● **TO DO**
The records below hold pictures; please leave those out and retype the rest exactly.

───── RECORDS TO USE

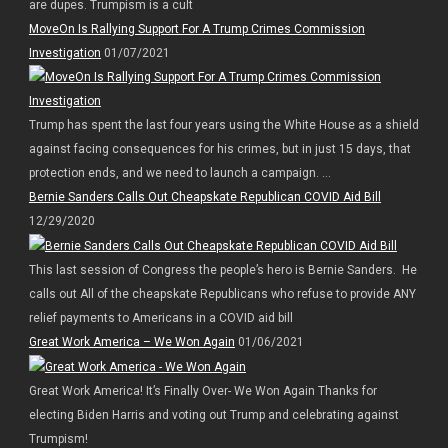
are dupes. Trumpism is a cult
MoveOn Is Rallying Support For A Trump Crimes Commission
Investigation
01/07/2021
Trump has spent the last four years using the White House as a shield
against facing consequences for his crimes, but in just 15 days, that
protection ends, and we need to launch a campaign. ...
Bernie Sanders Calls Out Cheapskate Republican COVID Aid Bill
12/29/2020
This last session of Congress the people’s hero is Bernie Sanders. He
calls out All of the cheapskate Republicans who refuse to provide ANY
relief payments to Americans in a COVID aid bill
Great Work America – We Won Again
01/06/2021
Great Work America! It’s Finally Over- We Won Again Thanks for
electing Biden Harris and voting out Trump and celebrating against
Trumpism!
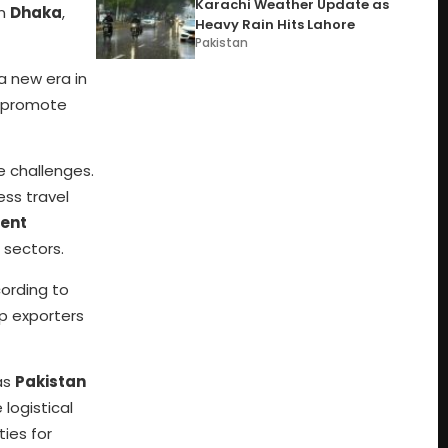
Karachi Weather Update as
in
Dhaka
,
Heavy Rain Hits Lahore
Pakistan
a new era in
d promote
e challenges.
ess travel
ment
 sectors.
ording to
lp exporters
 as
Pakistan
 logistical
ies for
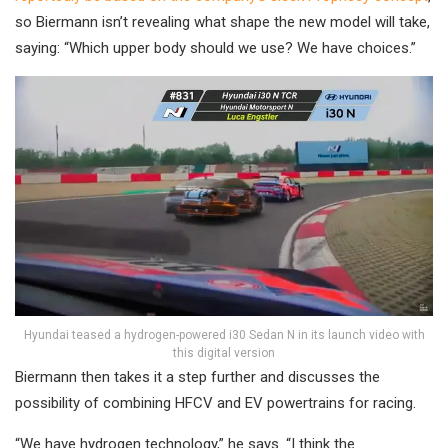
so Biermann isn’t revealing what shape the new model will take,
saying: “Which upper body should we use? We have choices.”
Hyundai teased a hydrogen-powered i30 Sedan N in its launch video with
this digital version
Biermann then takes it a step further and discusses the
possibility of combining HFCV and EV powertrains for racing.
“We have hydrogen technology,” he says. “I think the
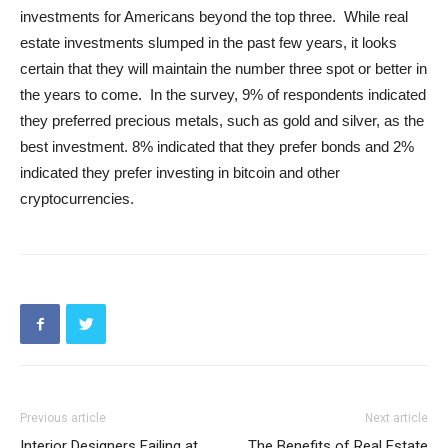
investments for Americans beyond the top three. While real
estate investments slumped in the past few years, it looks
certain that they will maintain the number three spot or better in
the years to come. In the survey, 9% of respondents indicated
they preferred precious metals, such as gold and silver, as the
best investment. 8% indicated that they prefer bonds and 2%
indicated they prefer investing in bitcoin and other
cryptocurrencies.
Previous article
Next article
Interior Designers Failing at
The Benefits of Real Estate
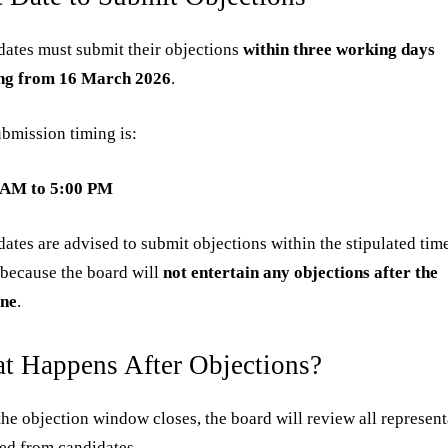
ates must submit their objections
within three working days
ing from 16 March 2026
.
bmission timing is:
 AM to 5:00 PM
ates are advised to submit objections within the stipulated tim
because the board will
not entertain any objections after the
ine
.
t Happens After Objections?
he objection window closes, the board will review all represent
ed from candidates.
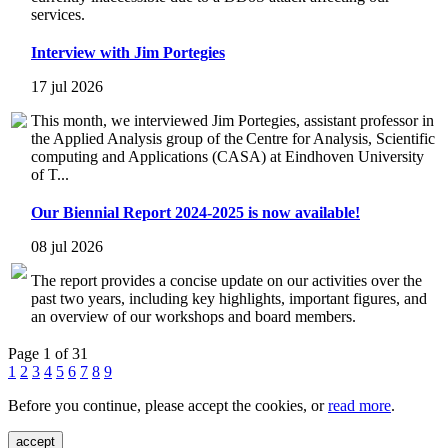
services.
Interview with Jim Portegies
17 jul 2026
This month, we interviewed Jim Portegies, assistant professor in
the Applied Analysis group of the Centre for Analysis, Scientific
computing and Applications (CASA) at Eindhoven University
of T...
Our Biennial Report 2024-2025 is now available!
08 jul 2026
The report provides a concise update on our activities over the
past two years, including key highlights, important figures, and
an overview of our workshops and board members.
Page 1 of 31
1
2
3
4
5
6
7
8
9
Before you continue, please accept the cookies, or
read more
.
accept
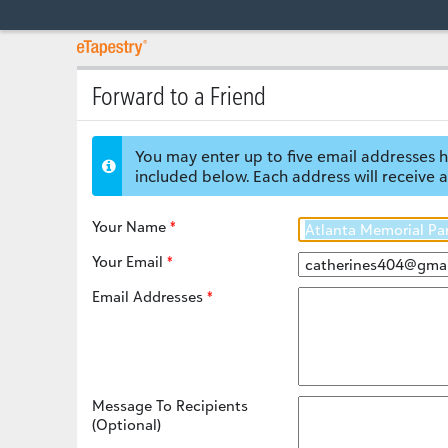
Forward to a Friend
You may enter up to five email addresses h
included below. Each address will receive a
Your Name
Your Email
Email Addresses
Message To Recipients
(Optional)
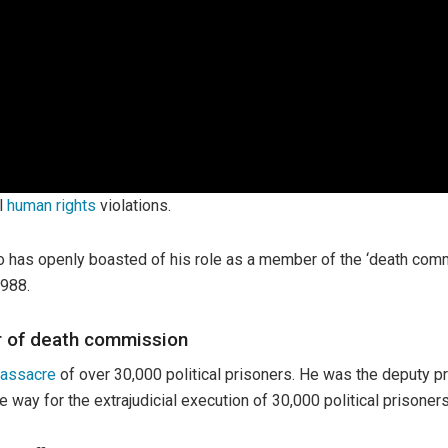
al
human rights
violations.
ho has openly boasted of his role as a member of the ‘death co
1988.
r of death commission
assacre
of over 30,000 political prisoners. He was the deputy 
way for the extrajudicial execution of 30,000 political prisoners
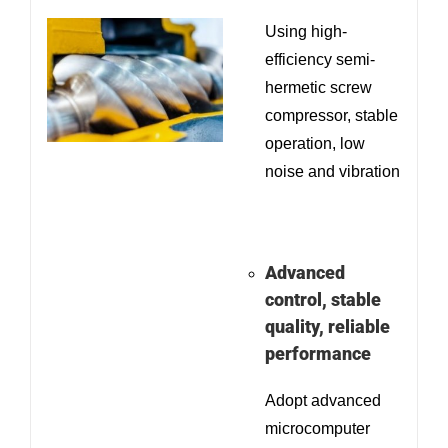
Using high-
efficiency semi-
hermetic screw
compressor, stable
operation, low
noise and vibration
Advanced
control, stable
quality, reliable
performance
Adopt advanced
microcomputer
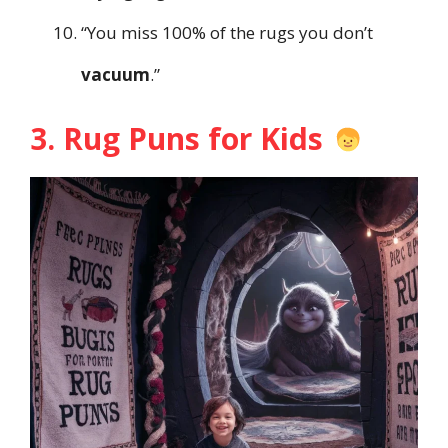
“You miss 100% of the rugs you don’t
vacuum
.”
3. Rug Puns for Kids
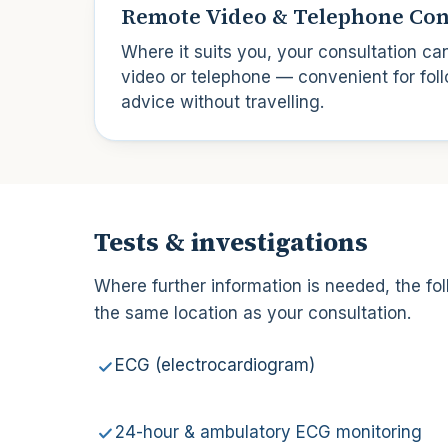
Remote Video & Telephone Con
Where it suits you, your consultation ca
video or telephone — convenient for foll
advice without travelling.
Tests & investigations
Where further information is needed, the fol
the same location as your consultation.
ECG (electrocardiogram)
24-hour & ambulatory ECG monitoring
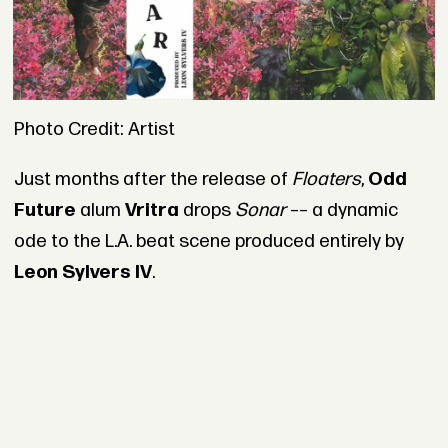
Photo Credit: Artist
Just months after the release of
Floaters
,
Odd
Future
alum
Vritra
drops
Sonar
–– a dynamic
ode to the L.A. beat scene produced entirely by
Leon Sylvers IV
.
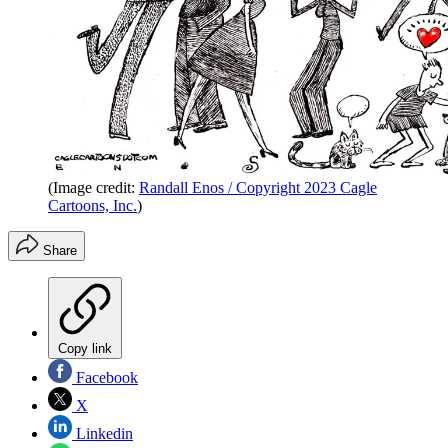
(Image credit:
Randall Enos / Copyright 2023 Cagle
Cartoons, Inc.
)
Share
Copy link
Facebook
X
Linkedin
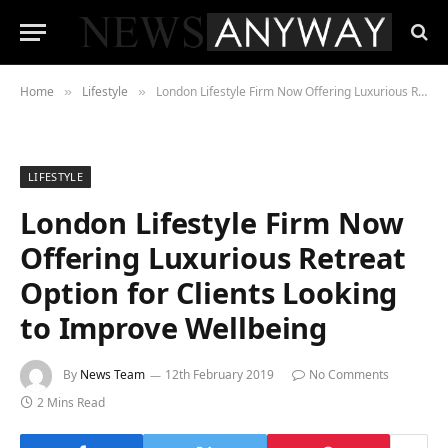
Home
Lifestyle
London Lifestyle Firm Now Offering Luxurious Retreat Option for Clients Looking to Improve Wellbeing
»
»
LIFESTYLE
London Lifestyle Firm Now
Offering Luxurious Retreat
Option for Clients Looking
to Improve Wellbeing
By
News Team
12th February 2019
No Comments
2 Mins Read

──────────

● **ANSWER TO THIS EXERCISE**
are dupes. Trumpism is a cult
MoveOn Is Rallying Support For A Trump Crimes Commission
Investigation
01/07/2021
Trump has spent the last four years using the White House as a shield
against facing consequences for his crimes, but in just 15 days, that
protection ends, and we need to launch a campaign. ...
Bernie Sanders Calls Out Cheapskate Republican COVID Aid Bill
12/29/2020
This last session of Congress the people’s hero is Bernie Sanders. He
calls out All of the cheapskate Republicans who refuse to provide ANY
relief payments to Americans in a COVID aid bill
Great Work America – We Won Again
01/06/2021
Great Work America! It’s Finally Over- We Won Again Thanks for
electing Biden Harris and voting out Trump and celebrating against
Trumpism!
Karachi Weather Update as
in
Dhaka
,
Heavy Rain Hits Lahore
Pakistan
a new era in
d promote
e challenges.
ess travel
ment
 sectors.
ording to
lp exporters
 as
Pakistan
 logistical
ies for
so Biermann isn’t revealing what shape the new model will take,
saying: “Which upper body should we use? We have choices.”
Hyundai teased a hydrogen-powered i30 Sedan N in its launch video with
this digital version
Biermann then takes it a step further and discusses the
possibility of combining HFCV and EV powertrains for racing.
“We have hydrogen technology,” he says. “I think the
investments for Americans beyond the top three. While real
estate investments slumped in the past few years, it looks
certain that they will maintain the number three spot or better in
the years to come. In the survey, 9% of respondents indicated
they preferred precious metals, such as gold and silver, as the
best investment. 8% indicated that they prefer bonds and 2%
indicated they prefer investing in bitcoin and other
cryptocurrencies.
Previous article
Next article
Interior Designers Failing at
The Benefits of Real Estate
ates must submit their objections
within three working days
ing from 16 March 2026
.
bmission timing is:
 AM to 5:00 PM
ates are advised to submit objections within the stipulated tim
because the board will
not entertain any objections after the
ine
.
t Happens After Objections?
he objection window closes, the board will review all represent
ed from candidates.
services.
Interview with Jim Portegies
17 jul 2026
This month, we interviewed Jim Portegies, assistant professor in
the Applied Analysis group of the Centre for Analysis, Scientific
computing and Applications (CASA) at Eindhoven University
of T...
Our Biennial Report 2024-2025 is now available!
08 jul 2026
The report provides a concise update on our activities over the
past two years, including key highlights, important figures, and
an overview of our workshops and board members.
Page 1 of 31
1
2
3
4
5
6
7
8
9
Before you continue, please accept the cookies, or
read more
.
accept
Forward to a Friend
You may enter up to five email addresses h
included below. Each address will receive a
Your Name
Your Email
Email Addresses
Message To Recipients
(Optional)
al
human rights
violations.
ho has openly boasted of his role as a member of the ‘death co
1988.
r of death commission
assacre
of over 30,000 political prisoners. He was the deputy 
way for the extrajudicial execution of 30,000 political prisoners
Using high-
efficiency semi-
hermetic screw
compressor, stable
operation, low
noise and vibration
Advanced
control, stable
quality, reliable
performance
Adopt advanced
microcomputer
“You miss 100% of the rugs you don’t
vacuum
.”
3. Rug Puns for Kids
Remote Video & Telephone Con
Where it suits you, your consultation ca
video or telephone — convenient for foll
advice without travelling.
Tests & investigations
Where further information is needed, the fol
the same location as your consultation.
ECG (electrocardiogram)
24-hour & ambulatory ECG monitoring
Photo Credit: Artist
Just months after the release of
Floaters
,
Odd
Future
alum
Vritra
drops
Sonar
–– a dynamic
ode to the L.A. beat scene produced entirely by
Leon Sylvers IV
.
(Image credit:
Randall Enos / Copyright 2023 Cagle
Cartoons, Inc.
)
Share
Copy link
Facebook
X
Linkedin
Home
Lifestyle
London Lifestyle Firm Now Offering Luxurious Retreat Option for Clients Looking to Improve Wellbeing
»
»
LIFESTYLE
London Lifestyle Firm Now
Offering Luxurious Retreat
Option for Clients Looking
to Improve Wellbeing
By
News Team
12th February 2019
No Comments
2 Mins Read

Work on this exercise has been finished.